--- PROBLEM DETAILS ---
Quote every line of text in all of the records below verbatim, omitting the pictures.

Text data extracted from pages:
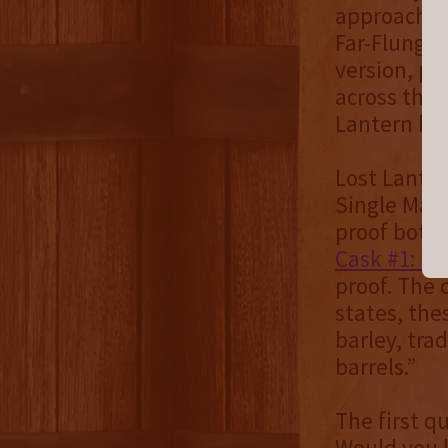
approachabi
Far-Flung B
version, pl
across the 
Lantern be
Lost Lanter
Single Malt 
proof bottl
Cask #1: Bo
proof. The 
states, the
barley, tra
barrels.”
The first q
Would you l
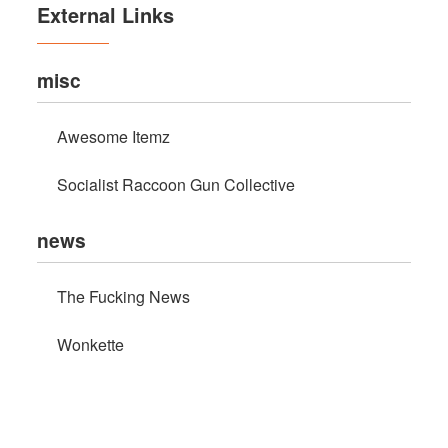
External Links
misc
Awesome Itemz
Socialist Raccoon Gun Collective
news
The Fucking News
Wonkette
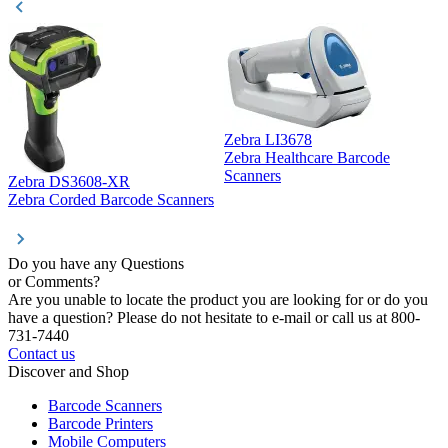
Zebra LI3678
Zebra Healthcare Barcode
Z
Scanners
Zebra DS3608-XR
Zebra Corded Barcode Scanners
Do you have any Questions
or Comments?
Are you unable to locate the product you are looking for or do you
have a question? Please do not hesitate to e-mail or call us at 800-
731-7440
Contact us
Discover and Shop
Barcode Scanners
Barcode Printers
Mobile Computers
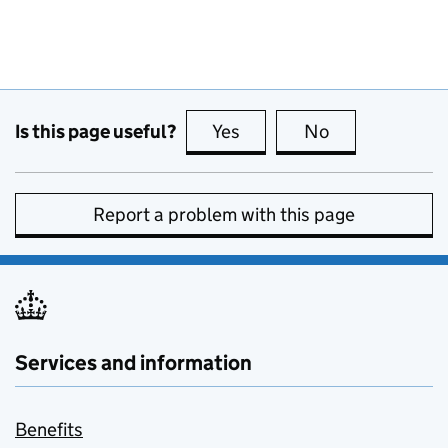
Is this page useful?
Yes
this page is useful
No
this page is no
Report a problem with this page
Services and information
Benefits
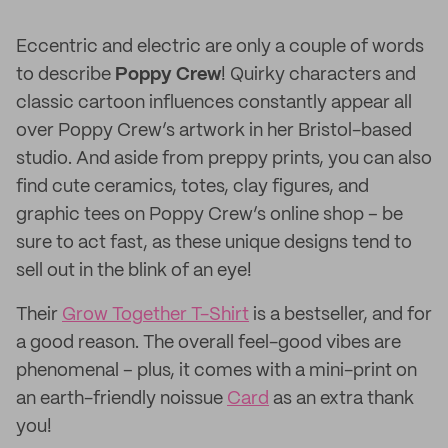
Eccentric and electric are only a couple of words
to describe
Poppy Crew
! Quirky characters and
classic cartoon influences constantly appear all
over Poppy Crew’s artwork in her Bristol-based
studio. And aside from preppy prints, you can also
find cute ceramics, totes, clay figures, and
graphic tees on Poppy Crew’s online shop – be
sure to act fast, as these unique designs tend to
sell out in the blink of an eye!
Their
Grow Together T-Shirt
is a bestseller, and for
a good reason. The overall feel-good vibes are
phenomenal – plus, it comes with a mini-print on
an earth-friendly noissue
Card
as an extra thank
you!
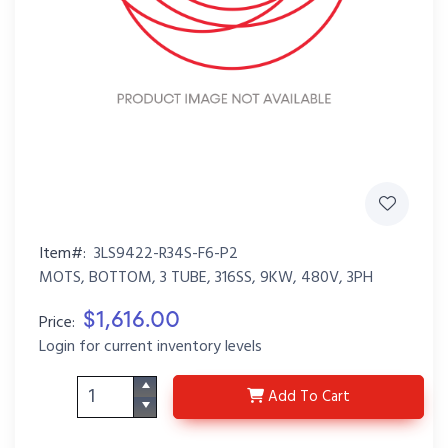
Item#:
3LS9422-R34S-F6-P2
MOTS, BOTTOM, 3 TUBE, 316SS, 9KW, 480V, 3PH
$1,616.00
Price:
Login for current inventory levels
3LS9422-R34S-F6-P2
Add
To Cart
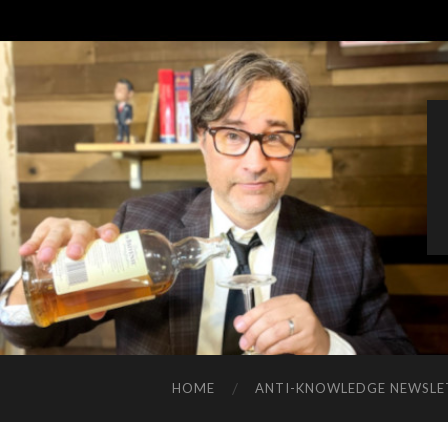
HOME
ANTI-KNOWLEDGE NEWSLE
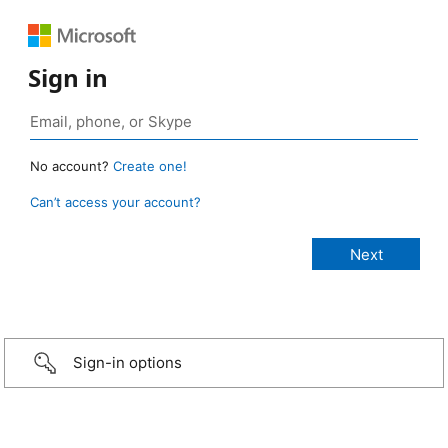
Sign in
No account?
Create one!
Can’t access your account?
Sign-in options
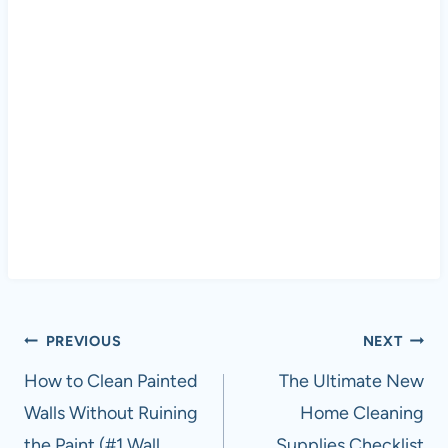
Post
PREVIOUS
NEXT
navigation
How to Clean Painted
The Ultimate New
Walls Without Ruining
Home Cleaning
the Paint (#1 Wall
Supplies Checklist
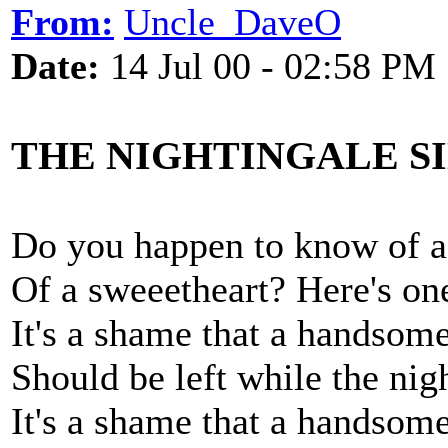
From:
Uncle_DaveO
Date:
14 Jul 00 - 02:58 PM
THE NIGHTINGALE S
Do you happen to know of a
Of a sweeetheart? Here's on
It's a shame that a handsom
Should be left while the nigh
It's a shame that a handsom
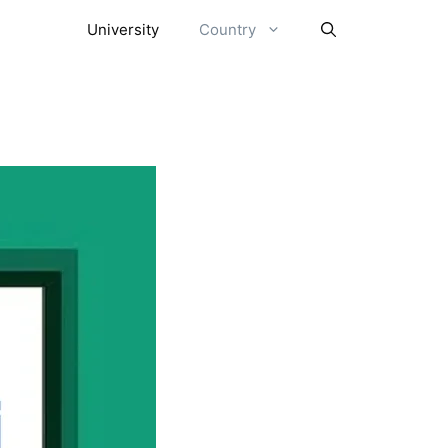
University
Country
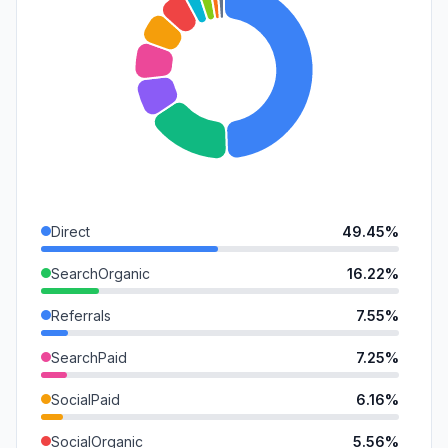
Direct
49.45%
SearchOrganic
16.22%
Referrals
7.55%
SearchPaid
7.25%
SocialPaid
6.16%
SocialOrganic
5.56%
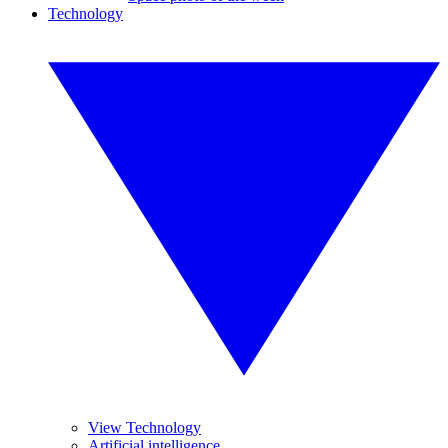
Technology
View Technology
Artificial intelligence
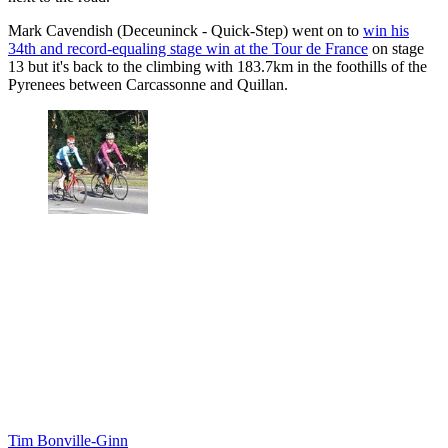
Mark Cavendish (Deceuninck - Quick-Step) went on to
win his
34th and record-equaling stage win at the Tour de France
on stage
13 but it's back to the climbing with 183.7km in the foothills of the
Pyrenees between Carcassonne and Quillan.
Tim Bonville-Ginn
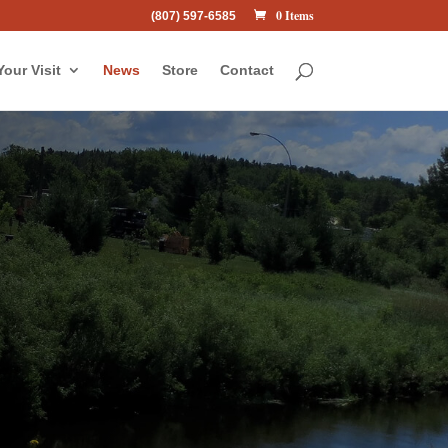
0 Items
(807) 597-6585
Your Visit
News
Store
Contact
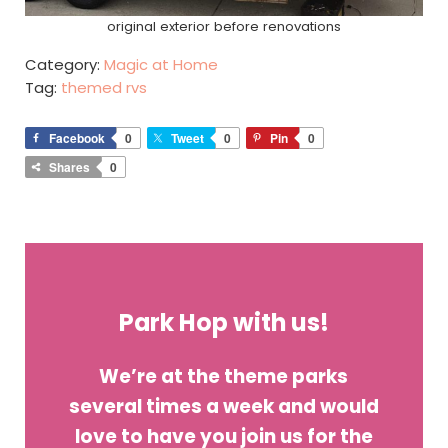
original exterior before renovations
Category:
Magic at Home
Tag:
themed rvs
Facebook
0
Tweet
0
Pin
0
Shares
0
Park Hop with us!
We’re at the theme parks
several times a week and would
love to have you join us for the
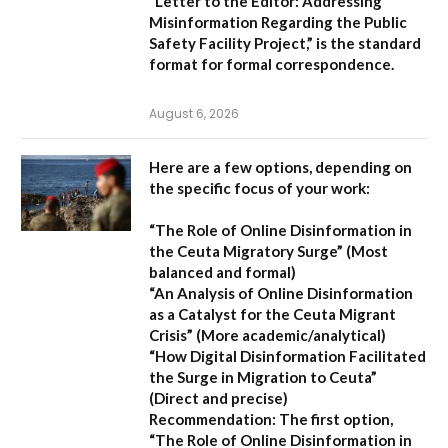
“Letter to the Editor: Addressing
Misinformation Regarding the Public
Safety Facility Project,”
is the standard
format for formal correspondence.
August 6, 2026
Here are a few options, depending on
the specific focus of your work:
“The Role of Online Disinformation in
the Ceuta Migratory Surge”
(Most
balanced and formal)
“An Analysis of Online Disinformation
as a Catalyst for the Ceuta Migrant
Crisis”
(More academic/analytical)
“How Digital Disinformation Facilitated
the Surge in Migration to Ceuta”
(Direct and precise)
Recommendation:
The first option,
“The Role of Online Disinformation in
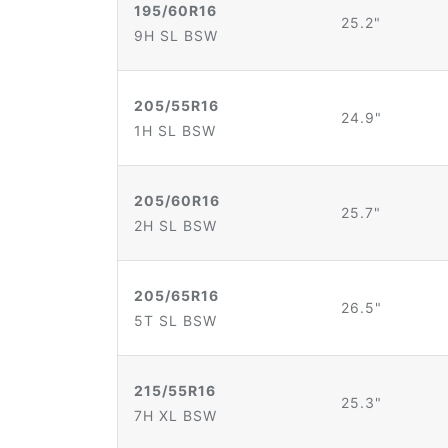
195/60R16
25.2"
9H SL BSW
205/55R16
24.9"
1H SL BSW
205/60R16
25.7"
2H SL BSW
205/65R16
26.5"
5T SL BSW
215/55R16
25.3"
7H XL BSW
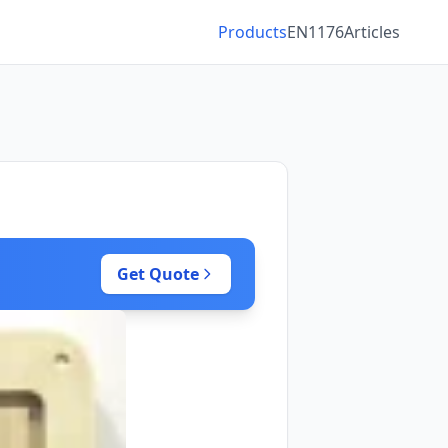
Products
EN1176
Articles
Get Quote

--- WRITTEN ANSWER ---
approachabi
Far-Flung B
version, pl
across the 
Lantern be
Lost Lanter
Single Malt 
proof bottl
Cask #1: Bo
proof. The 
states, the
barley, tra
barrels.”
The first q
Would you l
External Links
misc
Awesome Itemz
Socialist Raccoon Gun Collective
news
The Fucking News
Wonkette
Zebra LI3678
Zebra Healthcare Barcode
Z
Scanners
Zebra DS3608-XR
Zebra Corded Barcode Scanners
Do you have any Questions
or Comments?
Are you unable to locate the product you are looking for or do you
have a question? Please do not hesitate to e-mail or call us at 800-
731-7440
Contact us
Discover and Shop
Barcode Scanners
Barcode Printers
Mobile Computers
Is this page useful?
Yes
this page is useful
No
this page is no
Report a problem with this page
Services and information
Benefits
Eccentric and electric are only a couple of words
to describe
Poppy Crew
! Quirky characters and
classic cartoon influences constantly appear all
over Poppy Crew’s artwork in her Bristol-based
studio. And aside from preppy prints, you can also
find cute ceramics, totes, clay figures, and
graphic tees on Poppy Crew’s online shop – be
sure to act fast, as these unique designs tend to
sell out in the blink of an eye!
Their
Grow Together T-Shirt
is a bestseller, and for
a good reason. The overall feel-good vibes are
phenomenal – plus, it comes with a mini-print on
an earth-friendly noissue
Card
as an extra thank
you!
Item#:
3LS9422-R34S-F6-P2
MOTS, BOTTOM, 3 TUBE, 316SS, 9KW, 480V, 3PH
$1,616.00
Price:
Login for current inventory levels
3LS9422-R34S-F6-P2
Add
To Cart
HOME
ANTI-KNOWLEDGE NEWSLE
Sign in
No account?
Create one!
Can’t access your account?
Sign-in options
Post
PREVIOUS
NEXT
navigation
How to Clean Painted
The Ultimate New
Walls Without Ruining
Home Cleaning
the Paint (#1 Wall
Supplies Checklist
From:
Uncle_DaveO
Date:
14 Jul 00 - 02:58 PM
THE NIGHTINGALE S
Do you happen to know of a
Of a sweeetheart? Here's on
It's a shame that a handsom
Should be left while the nigh
It's a shame that a handsom
University
Country
Direct
49.45%
SearchOrganic
16.22%
Referrals
7.55%
SearchPaid
7.25%
SocialPaid
6.16%
SocialOrganic
5.56%
Technology
View Technology
Artificial intelligence
Mark Cavendish (Deceuninck - Quick-Step) went on to
win his
34th and record-equaling stage win at the Tour de France
on stage
13 but it's back to the climbing with 183.7km in the foothills of the
Pyrenees between Carcassonne and Quillan.
Tim Bonville-Ginn
0 Items
(807) 597-6585
Your Visit
News
Store
Contact
original exterior before renovations
Category:
Magic at Home
Tag:
themed rvs
Facebook
0
Tweet
0
Pin
0
Shares
0
Park Hop with us!
We’re at the theme parks
several times a week and would
love to have you join us for the
“Letter to the Editor: Addressing
Misinformation Regarding the Public
Safety Facility Project,”
is the standard
format for formal correspondence.
August 6, 2026
Here are a few options, depending on
the specific focus of your work:
“The Role of Online Disinformation in
the Ceuta Migratory Surge”
(Most
balanced and formal)
“An Analysis of Online Disinformation
as a Catalyst for the Ceuta Migrant
Crisis”
(More academic/analytical)
“How Digital Disinformation Facilitated
the Surge in Migration to Ceuta”
(Direct and precise)
Recommendation:
The first option,
“The Role of Online Disinformation in
195/60R16
25.2"
9H SL BSW
205/55R16
24.9"
1H SL BSW
205/60R16
25.7"
2H SL BSW
205/65R16
26.5"
5T SL BSW
215/55R16
25.3"
7H XL BSW
Products
EN1176
Articles
Get Quote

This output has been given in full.